* **Exercise requirements**:
Some lines below hold "retiro". Pick them out and copy them.

Stored data entries
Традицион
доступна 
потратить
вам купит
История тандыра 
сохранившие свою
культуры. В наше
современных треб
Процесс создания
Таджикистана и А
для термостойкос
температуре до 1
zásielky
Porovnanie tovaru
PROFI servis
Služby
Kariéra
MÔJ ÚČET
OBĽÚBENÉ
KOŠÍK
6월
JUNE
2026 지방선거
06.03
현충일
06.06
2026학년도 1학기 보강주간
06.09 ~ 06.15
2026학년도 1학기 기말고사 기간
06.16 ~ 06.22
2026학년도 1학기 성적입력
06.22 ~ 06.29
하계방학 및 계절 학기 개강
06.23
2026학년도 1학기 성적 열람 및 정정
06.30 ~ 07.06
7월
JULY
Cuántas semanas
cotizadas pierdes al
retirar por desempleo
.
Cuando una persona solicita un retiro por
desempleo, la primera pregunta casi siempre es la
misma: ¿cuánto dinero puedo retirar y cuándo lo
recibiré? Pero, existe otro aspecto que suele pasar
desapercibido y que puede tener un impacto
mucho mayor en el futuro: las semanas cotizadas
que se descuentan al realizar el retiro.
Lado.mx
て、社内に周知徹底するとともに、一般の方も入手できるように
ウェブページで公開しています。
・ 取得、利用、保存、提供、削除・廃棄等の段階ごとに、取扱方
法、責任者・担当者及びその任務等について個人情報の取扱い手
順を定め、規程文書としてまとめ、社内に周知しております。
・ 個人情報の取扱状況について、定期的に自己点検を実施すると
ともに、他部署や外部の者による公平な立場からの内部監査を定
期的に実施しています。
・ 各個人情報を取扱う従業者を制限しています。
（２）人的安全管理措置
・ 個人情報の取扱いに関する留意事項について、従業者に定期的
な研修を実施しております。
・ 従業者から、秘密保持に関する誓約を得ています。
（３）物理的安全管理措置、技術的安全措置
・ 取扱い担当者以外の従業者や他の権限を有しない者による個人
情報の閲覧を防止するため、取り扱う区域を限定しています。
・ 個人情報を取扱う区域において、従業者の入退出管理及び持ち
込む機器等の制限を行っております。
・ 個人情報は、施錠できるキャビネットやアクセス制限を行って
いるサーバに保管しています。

* **Answer space**:
Cuando una persona solicita un retiro por
que se descuentan al realizar el retiro.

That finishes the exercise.